New polls of likely voters in Minnesota and three other battleground states found that Barack Obama has retained a slight lead over John McCain.

In Minnesota, the Wall Street Journal/Washingtonpost.com found Obama ahead 47 percent to 45 percent, essentially unchanged from a poll done by Quinnipiac University for those news organizations in July.

Given the poll's 2.7 percentage-point margin of sampling error, that makes the race in Minnesota essentially a tossup.

In Wisconsin, Michigan and Colorado, the polls showed that a slightly larger Obama lead also has changed little in the past two months. The poll placed Obama up by seven points in Wisconsin (49-42), four in Michigan (48-44) and four in Colorado (49-45).

A flurry of recent polls in Minnesota have shown that the presidential race is tightening, prompting both campaigns to ramp up their efforts in a state that has long been reliably Democratic.

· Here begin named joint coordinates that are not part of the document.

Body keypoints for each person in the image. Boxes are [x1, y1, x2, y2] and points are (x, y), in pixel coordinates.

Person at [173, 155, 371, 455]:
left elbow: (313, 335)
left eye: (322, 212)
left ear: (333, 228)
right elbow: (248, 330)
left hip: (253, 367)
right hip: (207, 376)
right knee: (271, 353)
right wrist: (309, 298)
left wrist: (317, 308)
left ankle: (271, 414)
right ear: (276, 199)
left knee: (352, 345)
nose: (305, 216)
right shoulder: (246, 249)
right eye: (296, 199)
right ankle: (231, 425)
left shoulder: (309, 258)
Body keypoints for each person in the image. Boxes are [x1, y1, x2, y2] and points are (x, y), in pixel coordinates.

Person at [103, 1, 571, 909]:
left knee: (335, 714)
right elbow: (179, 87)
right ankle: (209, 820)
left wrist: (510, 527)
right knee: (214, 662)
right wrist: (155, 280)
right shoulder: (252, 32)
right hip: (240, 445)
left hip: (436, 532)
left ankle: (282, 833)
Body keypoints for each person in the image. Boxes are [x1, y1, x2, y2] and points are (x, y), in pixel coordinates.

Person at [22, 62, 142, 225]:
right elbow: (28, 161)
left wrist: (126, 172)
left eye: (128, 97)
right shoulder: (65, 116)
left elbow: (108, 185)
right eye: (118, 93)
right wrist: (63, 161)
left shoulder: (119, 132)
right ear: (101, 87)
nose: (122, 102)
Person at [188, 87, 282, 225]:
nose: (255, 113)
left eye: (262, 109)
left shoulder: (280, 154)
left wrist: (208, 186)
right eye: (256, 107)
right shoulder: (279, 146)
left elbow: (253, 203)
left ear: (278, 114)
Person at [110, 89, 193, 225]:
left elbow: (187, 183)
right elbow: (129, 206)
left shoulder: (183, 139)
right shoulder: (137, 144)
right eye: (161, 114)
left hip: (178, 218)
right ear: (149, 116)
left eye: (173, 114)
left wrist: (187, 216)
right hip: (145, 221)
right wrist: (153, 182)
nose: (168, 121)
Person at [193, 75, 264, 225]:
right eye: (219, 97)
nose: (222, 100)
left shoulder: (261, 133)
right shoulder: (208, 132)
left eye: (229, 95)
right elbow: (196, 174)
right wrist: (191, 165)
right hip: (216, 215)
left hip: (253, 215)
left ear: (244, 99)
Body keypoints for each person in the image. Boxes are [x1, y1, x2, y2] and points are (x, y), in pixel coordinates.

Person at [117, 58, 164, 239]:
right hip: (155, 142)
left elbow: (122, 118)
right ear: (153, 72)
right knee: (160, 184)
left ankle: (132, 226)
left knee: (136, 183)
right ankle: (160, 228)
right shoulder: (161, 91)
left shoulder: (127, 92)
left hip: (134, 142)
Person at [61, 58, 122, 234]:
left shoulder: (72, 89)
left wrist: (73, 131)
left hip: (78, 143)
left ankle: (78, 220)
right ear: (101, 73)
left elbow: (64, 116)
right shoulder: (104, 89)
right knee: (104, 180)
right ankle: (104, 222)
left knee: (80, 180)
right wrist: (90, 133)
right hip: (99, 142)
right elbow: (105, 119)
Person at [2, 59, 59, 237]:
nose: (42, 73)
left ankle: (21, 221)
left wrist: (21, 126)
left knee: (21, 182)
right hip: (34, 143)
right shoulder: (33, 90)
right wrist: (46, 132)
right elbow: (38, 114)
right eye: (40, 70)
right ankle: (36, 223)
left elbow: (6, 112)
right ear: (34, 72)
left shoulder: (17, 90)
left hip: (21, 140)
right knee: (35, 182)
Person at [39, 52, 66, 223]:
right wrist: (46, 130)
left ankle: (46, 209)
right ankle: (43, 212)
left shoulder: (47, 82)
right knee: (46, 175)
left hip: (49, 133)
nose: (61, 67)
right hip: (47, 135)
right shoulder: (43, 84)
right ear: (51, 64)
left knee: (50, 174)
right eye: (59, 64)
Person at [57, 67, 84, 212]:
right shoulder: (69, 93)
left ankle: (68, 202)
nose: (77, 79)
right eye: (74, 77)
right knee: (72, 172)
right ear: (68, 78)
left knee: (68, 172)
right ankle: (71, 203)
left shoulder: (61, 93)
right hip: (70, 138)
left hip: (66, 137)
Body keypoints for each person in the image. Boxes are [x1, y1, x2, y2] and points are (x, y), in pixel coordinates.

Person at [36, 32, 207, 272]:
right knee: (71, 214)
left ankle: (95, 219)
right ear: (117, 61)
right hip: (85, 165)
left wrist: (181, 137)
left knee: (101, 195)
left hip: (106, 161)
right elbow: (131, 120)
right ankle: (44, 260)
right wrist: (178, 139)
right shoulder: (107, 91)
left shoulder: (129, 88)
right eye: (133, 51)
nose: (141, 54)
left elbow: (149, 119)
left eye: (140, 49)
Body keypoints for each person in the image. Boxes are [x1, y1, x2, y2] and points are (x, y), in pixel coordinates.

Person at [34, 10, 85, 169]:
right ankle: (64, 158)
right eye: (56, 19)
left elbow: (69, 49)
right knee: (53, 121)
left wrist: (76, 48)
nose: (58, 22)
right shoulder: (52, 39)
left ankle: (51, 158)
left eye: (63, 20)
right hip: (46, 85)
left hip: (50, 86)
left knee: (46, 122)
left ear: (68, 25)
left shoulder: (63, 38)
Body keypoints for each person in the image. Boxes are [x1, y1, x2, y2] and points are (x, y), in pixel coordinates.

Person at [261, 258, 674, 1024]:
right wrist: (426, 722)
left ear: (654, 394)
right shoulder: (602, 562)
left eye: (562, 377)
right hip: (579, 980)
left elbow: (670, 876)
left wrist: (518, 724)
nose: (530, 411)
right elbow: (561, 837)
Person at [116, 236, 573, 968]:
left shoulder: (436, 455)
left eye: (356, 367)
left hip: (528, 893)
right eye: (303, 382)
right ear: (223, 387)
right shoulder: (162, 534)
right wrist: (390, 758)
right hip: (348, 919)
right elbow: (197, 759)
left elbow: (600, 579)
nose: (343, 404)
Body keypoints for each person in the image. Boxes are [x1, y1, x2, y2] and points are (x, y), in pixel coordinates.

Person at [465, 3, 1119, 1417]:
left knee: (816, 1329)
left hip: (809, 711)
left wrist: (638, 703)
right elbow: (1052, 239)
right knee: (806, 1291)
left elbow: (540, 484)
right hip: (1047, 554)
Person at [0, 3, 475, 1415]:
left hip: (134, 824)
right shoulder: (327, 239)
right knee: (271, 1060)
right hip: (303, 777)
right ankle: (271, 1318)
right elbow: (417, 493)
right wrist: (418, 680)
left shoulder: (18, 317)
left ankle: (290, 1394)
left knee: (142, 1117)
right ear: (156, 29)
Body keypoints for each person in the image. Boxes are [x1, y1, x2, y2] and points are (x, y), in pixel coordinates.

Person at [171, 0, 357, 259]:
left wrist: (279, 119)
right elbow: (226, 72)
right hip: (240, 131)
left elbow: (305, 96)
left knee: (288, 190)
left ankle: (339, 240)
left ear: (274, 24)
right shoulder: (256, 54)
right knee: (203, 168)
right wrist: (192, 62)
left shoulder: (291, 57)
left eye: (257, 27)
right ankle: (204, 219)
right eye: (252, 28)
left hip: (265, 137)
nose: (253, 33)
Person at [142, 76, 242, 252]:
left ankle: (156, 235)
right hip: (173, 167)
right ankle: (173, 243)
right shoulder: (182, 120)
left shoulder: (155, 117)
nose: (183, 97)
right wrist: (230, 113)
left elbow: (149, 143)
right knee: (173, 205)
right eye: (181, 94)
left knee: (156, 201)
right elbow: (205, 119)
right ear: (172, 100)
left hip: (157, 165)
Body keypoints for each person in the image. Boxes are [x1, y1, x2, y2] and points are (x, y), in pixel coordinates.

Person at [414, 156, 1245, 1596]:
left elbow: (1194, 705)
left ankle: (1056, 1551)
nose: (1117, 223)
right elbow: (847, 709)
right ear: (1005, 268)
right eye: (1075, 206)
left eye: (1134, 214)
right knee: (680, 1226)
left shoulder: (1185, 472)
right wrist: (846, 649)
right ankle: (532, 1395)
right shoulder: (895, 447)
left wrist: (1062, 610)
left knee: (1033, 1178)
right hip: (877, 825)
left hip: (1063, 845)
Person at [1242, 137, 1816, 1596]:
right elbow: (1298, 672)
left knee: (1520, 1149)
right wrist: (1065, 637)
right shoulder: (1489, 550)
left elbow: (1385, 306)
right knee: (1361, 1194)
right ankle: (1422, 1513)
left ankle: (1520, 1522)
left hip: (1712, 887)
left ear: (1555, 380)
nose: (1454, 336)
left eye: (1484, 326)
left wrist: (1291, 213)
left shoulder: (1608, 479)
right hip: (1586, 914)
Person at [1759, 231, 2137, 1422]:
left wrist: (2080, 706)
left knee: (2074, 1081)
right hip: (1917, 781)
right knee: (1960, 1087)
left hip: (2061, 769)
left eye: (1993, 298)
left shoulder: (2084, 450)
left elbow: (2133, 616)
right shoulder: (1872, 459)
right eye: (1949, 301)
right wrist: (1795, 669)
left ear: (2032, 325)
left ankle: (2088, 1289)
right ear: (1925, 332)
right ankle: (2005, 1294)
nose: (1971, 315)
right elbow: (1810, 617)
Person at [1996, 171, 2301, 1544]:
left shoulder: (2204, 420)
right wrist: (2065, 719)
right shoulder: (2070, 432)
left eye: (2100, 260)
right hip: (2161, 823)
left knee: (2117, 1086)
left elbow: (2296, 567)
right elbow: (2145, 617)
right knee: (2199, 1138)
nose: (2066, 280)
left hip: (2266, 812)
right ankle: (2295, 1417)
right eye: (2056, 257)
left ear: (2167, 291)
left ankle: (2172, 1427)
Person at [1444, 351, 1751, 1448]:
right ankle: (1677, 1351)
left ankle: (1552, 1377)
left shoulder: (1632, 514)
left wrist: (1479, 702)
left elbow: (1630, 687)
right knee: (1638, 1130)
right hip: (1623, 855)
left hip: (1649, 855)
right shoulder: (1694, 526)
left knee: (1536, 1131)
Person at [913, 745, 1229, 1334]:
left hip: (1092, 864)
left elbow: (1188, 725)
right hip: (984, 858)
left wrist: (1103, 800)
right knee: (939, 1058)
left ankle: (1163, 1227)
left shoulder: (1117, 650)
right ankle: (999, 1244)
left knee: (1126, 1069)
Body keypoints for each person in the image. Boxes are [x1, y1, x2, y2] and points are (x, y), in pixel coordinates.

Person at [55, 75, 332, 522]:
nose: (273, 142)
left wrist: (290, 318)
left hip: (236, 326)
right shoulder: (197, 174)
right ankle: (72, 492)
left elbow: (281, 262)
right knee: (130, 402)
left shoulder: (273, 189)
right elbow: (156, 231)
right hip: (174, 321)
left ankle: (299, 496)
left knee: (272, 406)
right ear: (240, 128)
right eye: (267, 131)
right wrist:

The Quinnipiac polls also show that Obama has stayed ahead of McCain because voters are more likely to see the Democrat as the candidate of change.

In Minnesota's U.S. Senate race, the poll found incumbent Republican Norm Coleman ahead of DFL challenger Al Franken, 49 percent to 42 percent. A Quinnipiac Poll conducted two months ago showed Coleman with a 53-38 lead. Neither of those polls included Independence Party candidate Dean Barkley.